RECORDS PROVIDED:

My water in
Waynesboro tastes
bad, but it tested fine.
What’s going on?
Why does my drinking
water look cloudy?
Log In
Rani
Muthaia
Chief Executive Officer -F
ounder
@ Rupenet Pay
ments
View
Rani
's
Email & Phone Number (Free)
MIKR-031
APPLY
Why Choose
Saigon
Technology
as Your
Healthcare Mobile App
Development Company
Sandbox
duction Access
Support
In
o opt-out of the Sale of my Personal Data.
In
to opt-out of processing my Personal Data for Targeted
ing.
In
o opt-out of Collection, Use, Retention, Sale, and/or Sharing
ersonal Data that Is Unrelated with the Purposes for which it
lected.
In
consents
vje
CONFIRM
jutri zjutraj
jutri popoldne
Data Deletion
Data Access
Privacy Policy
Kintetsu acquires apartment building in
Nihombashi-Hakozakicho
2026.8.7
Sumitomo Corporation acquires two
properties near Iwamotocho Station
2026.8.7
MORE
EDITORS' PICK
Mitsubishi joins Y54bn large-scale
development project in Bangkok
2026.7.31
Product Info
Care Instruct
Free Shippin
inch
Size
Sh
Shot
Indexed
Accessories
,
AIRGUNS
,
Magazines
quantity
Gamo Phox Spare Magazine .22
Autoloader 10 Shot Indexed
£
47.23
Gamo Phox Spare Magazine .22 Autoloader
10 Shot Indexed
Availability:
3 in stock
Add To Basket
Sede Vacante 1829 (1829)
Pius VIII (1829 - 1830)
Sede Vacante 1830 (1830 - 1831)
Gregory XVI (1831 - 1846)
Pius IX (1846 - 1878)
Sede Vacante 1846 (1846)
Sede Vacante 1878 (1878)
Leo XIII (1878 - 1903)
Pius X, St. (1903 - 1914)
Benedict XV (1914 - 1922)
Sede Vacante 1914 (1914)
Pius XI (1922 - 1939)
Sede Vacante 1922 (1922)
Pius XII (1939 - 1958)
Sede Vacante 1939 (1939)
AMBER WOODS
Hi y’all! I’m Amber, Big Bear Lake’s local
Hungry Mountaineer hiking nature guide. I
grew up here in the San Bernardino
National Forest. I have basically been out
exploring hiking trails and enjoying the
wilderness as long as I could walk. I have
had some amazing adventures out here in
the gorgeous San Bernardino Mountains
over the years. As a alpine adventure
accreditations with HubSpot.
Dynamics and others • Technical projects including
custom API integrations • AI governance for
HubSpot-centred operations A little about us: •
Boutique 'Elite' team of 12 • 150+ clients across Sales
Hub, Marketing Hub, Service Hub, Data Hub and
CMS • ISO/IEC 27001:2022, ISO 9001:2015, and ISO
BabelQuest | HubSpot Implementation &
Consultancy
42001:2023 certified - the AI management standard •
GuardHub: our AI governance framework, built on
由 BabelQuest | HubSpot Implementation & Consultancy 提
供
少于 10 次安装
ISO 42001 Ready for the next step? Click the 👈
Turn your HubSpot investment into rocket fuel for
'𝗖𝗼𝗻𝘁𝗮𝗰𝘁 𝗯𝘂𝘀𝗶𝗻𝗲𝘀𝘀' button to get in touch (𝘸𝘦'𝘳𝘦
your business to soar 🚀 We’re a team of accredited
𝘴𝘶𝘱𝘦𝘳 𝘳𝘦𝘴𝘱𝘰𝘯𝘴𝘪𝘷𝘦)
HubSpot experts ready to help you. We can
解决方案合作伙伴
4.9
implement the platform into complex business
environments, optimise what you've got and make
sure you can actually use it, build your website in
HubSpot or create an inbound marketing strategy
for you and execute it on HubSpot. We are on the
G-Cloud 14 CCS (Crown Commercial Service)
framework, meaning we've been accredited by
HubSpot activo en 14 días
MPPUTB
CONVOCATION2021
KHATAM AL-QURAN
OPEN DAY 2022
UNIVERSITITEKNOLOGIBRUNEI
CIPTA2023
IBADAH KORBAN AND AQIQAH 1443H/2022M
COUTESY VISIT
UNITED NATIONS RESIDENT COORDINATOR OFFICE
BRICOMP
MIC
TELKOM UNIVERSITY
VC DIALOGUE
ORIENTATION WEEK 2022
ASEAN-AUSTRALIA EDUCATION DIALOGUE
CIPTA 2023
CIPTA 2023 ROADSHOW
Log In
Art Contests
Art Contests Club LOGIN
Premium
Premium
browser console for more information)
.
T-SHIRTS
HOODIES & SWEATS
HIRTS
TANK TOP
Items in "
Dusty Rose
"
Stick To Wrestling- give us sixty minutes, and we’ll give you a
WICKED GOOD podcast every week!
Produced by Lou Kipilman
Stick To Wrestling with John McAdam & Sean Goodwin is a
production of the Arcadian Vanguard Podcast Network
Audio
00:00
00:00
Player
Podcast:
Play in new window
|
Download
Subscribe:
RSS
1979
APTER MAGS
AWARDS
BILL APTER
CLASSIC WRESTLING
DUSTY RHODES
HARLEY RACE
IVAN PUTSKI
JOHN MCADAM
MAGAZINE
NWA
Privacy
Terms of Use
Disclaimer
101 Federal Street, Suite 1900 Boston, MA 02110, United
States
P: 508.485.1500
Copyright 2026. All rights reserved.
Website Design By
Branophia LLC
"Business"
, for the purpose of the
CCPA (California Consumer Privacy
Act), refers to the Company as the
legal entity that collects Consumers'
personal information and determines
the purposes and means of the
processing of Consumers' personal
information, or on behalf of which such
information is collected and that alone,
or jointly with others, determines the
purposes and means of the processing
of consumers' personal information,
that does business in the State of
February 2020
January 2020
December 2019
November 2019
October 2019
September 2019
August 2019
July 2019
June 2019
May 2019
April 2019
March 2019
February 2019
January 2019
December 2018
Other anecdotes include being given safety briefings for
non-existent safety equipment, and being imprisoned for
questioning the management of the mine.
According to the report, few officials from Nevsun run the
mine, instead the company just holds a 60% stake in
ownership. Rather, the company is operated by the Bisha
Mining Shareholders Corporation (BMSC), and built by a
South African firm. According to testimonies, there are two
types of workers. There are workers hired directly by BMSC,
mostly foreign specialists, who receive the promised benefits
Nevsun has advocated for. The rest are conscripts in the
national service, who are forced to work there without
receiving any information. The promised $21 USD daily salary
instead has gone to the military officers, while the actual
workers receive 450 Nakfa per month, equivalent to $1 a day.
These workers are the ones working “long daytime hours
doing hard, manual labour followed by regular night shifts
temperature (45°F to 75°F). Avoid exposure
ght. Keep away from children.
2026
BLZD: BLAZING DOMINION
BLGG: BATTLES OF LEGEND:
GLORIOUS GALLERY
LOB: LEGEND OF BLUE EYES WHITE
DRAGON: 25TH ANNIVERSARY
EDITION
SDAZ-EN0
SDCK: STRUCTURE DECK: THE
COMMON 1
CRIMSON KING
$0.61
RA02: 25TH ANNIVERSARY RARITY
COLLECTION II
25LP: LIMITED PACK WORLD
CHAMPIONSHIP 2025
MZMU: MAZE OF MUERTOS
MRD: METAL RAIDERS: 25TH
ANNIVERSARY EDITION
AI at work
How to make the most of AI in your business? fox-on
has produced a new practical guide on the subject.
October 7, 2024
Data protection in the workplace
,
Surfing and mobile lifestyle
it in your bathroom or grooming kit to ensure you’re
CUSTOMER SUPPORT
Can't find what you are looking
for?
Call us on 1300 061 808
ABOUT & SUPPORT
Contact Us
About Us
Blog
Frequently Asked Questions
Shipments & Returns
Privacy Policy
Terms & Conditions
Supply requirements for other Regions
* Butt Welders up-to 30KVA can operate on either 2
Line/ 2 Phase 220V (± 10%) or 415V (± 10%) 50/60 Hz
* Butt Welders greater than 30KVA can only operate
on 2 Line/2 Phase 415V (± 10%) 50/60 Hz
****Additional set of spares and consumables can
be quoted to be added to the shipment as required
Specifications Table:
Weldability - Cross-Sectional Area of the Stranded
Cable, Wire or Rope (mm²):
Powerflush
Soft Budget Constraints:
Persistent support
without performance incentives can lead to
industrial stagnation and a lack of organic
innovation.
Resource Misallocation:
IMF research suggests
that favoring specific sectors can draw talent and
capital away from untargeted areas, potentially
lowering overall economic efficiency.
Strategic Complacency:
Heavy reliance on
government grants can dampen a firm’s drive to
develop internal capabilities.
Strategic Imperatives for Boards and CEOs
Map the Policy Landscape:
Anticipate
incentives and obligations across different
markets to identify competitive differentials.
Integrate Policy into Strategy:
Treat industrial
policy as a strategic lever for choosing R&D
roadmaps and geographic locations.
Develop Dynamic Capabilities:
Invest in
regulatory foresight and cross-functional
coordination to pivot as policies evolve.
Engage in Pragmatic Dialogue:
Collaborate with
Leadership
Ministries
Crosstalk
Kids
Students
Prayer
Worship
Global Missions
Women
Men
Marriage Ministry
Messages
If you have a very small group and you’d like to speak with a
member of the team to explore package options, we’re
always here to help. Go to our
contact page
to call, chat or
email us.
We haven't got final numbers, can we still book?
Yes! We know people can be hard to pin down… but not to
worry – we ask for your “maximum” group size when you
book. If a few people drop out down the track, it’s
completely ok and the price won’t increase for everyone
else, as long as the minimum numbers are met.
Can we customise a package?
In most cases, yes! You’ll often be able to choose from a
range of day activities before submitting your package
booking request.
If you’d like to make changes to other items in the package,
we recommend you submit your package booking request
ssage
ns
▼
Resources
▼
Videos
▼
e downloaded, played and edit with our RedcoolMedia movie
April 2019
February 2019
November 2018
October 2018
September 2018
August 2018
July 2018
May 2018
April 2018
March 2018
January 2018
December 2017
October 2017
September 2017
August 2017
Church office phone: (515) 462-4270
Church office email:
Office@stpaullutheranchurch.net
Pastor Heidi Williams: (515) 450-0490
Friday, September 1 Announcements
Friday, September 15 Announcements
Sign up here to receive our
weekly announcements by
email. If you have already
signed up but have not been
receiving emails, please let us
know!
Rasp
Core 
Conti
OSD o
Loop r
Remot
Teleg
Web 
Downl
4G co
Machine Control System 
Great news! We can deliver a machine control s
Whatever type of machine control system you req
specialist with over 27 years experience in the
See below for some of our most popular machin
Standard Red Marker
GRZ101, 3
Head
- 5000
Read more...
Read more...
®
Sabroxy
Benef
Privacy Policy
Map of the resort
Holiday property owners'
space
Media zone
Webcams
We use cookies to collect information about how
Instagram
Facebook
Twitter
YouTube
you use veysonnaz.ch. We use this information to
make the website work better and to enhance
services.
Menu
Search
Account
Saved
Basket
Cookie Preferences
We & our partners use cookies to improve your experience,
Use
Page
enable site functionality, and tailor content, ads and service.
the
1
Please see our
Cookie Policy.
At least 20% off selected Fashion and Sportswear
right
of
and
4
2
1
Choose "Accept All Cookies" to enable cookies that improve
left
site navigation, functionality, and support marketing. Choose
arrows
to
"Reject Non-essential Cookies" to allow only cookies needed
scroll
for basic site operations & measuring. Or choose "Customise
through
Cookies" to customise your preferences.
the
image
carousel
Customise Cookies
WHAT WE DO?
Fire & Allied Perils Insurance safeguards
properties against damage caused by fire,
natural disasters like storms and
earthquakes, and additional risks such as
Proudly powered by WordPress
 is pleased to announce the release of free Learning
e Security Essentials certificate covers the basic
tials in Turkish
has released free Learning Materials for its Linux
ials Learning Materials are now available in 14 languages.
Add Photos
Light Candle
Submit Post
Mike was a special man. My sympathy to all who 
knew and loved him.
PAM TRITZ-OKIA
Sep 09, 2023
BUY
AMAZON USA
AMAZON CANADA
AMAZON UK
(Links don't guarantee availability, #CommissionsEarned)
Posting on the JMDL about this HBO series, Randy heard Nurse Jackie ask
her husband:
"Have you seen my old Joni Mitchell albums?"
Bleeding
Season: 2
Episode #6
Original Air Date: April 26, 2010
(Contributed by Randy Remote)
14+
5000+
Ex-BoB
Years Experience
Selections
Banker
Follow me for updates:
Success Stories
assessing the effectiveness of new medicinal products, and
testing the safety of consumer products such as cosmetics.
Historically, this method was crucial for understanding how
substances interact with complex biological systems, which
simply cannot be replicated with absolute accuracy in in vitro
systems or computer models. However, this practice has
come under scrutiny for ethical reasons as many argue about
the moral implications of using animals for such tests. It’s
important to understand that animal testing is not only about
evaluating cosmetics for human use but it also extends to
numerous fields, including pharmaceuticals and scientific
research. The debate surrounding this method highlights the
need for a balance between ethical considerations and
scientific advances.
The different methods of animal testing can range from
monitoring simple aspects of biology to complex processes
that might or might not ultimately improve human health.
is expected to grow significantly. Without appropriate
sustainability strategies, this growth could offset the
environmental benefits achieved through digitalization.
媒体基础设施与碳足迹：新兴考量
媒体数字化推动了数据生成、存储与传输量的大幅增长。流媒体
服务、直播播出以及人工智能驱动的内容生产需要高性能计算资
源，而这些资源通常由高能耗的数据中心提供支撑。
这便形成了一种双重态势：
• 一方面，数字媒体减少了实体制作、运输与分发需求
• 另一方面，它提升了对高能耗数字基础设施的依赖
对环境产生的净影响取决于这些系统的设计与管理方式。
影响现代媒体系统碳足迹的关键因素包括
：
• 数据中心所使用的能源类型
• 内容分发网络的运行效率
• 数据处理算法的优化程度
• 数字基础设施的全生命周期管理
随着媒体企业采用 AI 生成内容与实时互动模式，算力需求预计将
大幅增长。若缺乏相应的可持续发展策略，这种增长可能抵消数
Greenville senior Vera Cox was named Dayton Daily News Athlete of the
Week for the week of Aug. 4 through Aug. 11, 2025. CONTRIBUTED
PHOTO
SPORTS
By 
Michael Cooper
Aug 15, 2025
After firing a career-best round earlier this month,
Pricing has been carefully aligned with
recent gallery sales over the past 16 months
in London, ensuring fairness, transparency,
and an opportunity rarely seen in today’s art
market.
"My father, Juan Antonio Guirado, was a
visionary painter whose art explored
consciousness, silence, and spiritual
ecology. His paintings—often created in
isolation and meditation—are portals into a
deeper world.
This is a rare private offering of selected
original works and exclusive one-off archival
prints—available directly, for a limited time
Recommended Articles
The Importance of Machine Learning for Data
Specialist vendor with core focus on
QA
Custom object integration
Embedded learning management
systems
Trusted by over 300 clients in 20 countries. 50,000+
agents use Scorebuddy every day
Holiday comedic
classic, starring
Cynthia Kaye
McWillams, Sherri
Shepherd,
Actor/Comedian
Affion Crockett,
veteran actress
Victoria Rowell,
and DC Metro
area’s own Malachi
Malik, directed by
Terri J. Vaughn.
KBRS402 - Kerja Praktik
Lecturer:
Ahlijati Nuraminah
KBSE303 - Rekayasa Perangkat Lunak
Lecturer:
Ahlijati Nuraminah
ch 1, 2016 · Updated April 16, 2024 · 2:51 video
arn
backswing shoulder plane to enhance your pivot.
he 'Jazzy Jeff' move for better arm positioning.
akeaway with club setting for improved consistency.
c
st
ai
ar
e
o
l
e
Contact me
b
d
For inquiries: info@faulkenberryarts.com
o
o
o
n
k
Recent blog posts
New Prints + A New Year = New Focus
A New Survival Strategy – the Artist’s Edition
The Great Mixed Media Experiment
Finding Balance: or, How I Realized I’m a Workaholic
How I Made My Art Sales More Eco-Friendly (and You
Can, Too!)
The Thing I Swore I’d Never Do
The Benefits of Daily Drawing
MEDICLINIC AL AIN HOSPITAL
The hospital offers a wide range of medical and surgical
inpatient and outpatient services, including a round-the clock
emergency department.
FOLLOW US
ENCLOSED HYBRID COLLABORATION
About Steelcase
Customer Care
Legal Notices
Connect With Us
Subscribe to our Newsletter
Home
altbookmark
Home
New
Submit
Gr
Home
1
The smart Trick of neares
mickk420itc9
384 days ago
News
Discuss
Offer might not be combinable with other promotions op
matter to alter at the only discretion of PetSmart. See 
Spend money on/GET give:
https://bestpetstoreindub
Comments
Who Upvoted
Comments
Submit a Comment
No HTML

ACTION ITEM:
Please transcribe the data exactly from its first line. End with the line that contains "duction Access".

EXERCISE RESPONSE:
My water in
Waynesboro tastes
bad, but it tested fine.
What’s going on?
Why does my drinking
water look cloudy?
Log In
Rani
Muthaia
Chief Executive Officer -F
ounder
@ Rupenet Pay
ments
View
Rani
's
Email & Phone Number (Free)
MIKR-031
APPLY
Why Choose
Saigon
Technology
as Your
Healthcare Mobile App
Development Company
Sandbox
duction Access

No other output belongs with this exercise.